Création d'une entreprise individuelle à responsabilité limitée

Avec un bar de 5 m de long, une salle de 80 m2 et une petite terrasse, l'affaire est rentable, bien gérée, dotée d'une clientèle d'habitués, dans un environnement correspondant aux critères personnels de Gil Dallemagne. Séduit dès une première visite en mai 2016 et une prospection personnelle des alentours, celui-ci est convaincu que ce café-bar est l'affaire qui lui convient même s'il ne pourra pas développer tout de suite une activité de restauration. Parallèlement, le cédant apprécie le sérieux et l'expérience du repreneur, qui a notamment été directeur de la restauration chez Novotel. D'autant que ce dernier n'a pas l'intention de modifier l'esprit de la maison. "Je n'ai fait aucun travaux, je n'ai pas modifié la carte, ni les horaires d'ouverture, ni l'enseigne et j'ai gardé la serveuse", précise-t-il.

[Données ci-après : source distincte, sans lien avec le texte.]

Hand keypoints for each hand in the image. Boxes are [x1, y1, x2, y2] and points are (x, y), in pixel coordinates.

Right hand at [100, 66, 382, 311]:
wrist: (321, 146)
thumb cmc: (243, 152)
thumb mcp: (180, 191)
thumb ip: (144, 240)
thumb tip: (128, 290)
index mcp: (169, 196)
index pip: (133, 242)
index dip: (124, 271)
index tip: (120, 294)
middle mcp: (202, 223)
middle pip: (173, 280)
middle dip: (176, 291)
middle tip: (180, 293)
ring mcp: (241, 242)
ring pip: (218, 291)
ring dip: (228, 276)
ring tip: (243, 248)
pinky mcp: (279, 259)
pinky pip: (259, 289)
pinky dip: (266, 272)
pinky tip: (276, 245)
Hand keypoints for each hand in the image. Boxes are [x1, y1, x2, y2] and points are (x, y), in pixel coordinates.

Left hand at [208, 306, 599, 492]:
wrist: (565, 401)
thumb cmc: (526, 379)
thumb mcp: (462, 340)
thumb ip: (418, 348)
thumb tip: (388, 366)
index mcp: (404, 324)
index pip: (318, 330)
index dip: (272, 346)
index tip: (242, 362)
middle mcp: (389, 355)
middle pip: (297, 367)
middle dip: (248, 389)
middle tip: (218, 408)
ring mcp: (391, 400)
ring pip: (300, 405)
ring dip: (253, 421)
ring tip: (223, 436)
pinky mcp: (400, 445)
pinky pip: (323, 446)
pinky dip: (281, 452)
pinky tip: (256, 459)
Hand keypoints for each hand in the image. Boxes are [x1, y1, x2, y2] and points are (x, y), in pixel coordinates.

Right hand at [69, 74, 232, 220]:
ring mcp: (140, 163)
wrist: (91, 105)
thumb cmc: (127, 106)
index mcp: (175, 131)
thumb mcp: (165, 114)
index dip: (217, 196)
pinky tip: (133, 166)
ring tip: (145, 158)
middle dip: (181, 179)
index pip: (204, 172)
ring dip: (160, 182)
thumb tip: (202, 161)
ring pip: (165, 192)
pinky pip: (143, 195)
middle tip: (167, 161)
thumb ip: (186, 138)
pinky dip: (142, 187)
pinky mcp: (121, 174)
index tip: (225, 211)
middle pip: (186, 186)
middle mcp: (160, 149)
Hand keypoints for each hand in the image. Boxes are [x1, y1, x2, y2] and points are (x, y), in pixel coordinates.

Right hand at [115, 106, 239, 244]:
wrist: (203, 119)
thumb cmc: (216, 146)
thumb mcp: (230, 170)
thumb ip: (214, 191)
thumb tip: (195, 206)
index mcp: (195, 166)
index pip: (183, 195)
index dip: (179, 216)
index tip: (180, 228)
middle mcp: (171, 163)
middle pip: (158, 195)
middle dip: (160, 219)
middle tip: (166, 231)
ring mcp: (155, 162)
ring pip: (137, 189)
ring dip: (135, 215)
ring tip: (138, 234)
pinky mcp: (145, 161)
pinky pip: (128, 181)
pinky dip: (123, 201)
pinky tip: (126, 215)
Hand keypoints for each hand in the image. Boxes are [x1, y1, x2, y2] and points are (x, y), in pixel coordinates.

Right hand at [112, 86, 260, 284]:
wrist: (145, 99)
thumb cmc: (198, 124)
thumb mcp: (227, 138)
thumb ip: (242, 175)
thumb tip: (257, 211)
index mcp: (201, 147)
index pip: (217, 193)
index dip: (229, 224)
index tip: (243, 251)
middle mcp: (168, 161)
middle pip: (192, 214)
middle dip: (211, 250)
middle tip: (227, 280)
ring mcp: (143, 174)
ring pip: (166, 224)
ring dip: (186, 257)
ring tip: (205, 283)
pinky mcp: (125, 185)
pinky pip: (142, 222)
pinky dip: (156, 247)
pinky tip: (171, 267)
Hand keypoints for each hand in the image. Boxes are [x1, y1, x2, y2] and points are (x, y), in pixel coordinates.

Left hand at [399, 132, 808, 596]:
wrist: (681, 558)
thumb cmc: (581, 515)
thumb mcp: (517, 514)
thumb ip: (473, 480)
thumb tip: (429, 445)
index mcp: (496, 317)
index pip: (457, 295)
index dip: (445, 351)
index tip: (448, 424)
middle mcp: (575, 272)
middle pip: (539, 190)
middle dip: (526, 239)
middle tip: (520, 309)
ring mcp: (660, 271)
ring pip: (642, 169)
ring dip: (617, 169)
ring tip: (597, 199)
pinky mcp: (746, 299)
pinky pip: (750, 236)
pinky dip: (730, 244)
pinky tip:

Pour le crédit, Gil Dallemagne a démarché toutes les banques locales avec l'assistance de Christophe Martin qui l'a également mis en relation avec un expert-comptable et un avocat pour le montage du dossier et la création d'une EIRL, structure juridique qui lui permet séparer son patrimoine personnel et professionnel, tout en évitant la lourdeur de la Sasu. Sur quatre banques, toutes acceptent de le soutenir. Il optera pour celle qui demande le moins de garanties à taux équivalent. "Elles ont apprécié mon CV, mon projet qui tenait la route, mon apport constitué du produit de la vente de ma maison et l'engagement du propriétaire de vendre les murs dans un second temps", se souvient Gil Dallemagne.